El ex príncipe Andrés fue detenido por autoridades británicas tras el inicio de una investigación por presunta conducta indebida en cargo público, vinculada con el supuesto envío de documentos oficiales al financiero Jeffrey Epstein.

Detectives de la Policía de Thames Valley realizaron el arresto y confirmaron que el caso se centra en acusaciones de filtración de información durante el periodo en que Mountbatten-Windsor desempeñó funciones como enviado comercial del Reino Unido.

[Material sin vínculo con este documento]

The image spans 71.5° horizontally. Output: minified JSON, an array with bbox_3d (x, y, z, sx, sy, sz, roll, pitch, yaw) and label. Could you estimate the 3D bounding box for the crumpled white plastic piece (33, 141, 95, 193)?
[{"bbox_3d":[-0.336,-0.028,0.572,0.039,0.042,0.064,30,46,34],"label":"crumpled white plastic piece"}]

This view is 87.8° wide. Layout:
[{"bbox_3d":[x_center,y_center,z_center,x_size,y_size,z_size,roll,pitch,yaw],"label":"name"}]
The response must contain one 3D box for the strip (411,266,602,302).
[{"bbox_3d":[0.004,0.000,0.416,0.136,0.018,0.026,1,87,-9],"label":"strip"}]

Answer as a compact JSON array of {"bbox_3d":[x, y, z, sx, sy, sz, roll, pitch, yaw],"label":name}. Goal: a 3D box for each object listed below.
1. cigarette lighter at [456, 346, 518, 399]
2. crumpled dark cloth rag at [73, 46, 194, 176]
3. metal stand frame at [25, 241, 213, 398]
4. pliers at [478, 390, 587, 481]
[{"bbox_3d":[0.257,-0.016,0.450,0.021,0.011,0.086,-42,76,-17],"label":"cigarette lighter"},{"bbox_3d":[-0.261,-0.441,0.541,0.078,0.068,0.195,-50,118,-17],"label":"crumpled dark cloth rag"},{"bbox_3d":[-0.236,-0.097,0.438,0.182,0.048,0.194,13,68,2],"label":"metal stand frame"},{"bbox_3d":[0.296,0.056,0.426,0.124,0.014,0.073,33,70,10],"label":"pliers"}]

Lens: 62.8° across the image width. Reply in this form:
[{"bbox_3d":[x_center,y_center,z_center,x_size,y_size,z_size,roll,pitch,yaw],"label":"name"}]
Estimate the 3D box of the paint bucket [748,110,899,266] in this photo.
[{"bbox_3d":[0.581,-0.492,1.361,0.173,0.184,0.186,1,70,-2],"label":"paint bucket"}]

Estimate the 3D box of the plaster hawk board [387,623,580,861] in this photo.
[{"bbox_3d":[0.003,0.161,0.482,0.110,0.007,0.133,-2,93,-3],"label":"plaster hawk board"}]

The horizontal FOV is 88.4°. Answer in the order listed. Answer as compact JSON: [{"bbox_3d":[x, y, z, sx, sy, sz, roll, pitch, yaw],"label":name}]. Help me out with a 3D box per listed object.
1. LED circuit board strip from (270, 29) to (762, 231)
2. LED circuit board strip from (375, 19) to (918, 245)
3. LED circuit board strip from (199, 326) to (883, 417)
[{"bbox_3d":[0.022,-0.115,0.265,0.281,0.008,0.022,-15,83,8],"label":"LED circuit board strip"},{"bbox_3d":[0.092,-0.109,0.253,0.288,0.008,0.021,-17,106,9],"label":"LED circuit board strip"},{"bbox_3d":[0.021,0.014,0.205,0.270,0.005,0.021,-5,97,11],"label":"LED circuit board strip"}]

Las pesquisas apuntan a que el ex príncipe habría remitido reportes sobre viajes oficiales a distintos países en 2010. La investigación se reactivó luego de la publicación de extensos archivos relacionados con Epstein que fueron analizados por organizaciones civiles.

El ex integrante de la realeza, que ha negado irregularidades, permanece bajo custodia mientras se desarrollan los procedimientos. La policía enfatizó que la detención forma parte del proceso investigativo y no constituye una determinación de culpabilidad.

La noticia generó una reacción institucional inmediata. El Palacio de Buckingham reiteró su apoyo a la investigación y el rey Carlos III expresó preocupación por las acusaciones, señalando que corresponde a las autoridades esclarecer los hechos.

El caso representa un nuevo capítulo en la serie de controversias asociadas a la relación entre Andrés y Epstein, la cual derivó en su retiro de funciones oficiales y la pérdida de distinciones dentro de la familia real.

Además de la investigación por filtración de documentos, autoridades evalúan denuncias adicionales presentadas por el grupo Republic sobre posibles hechos ocurridos en 2010, lo que mantiene abierto el proceso judicial y político en torno al ex príncipe.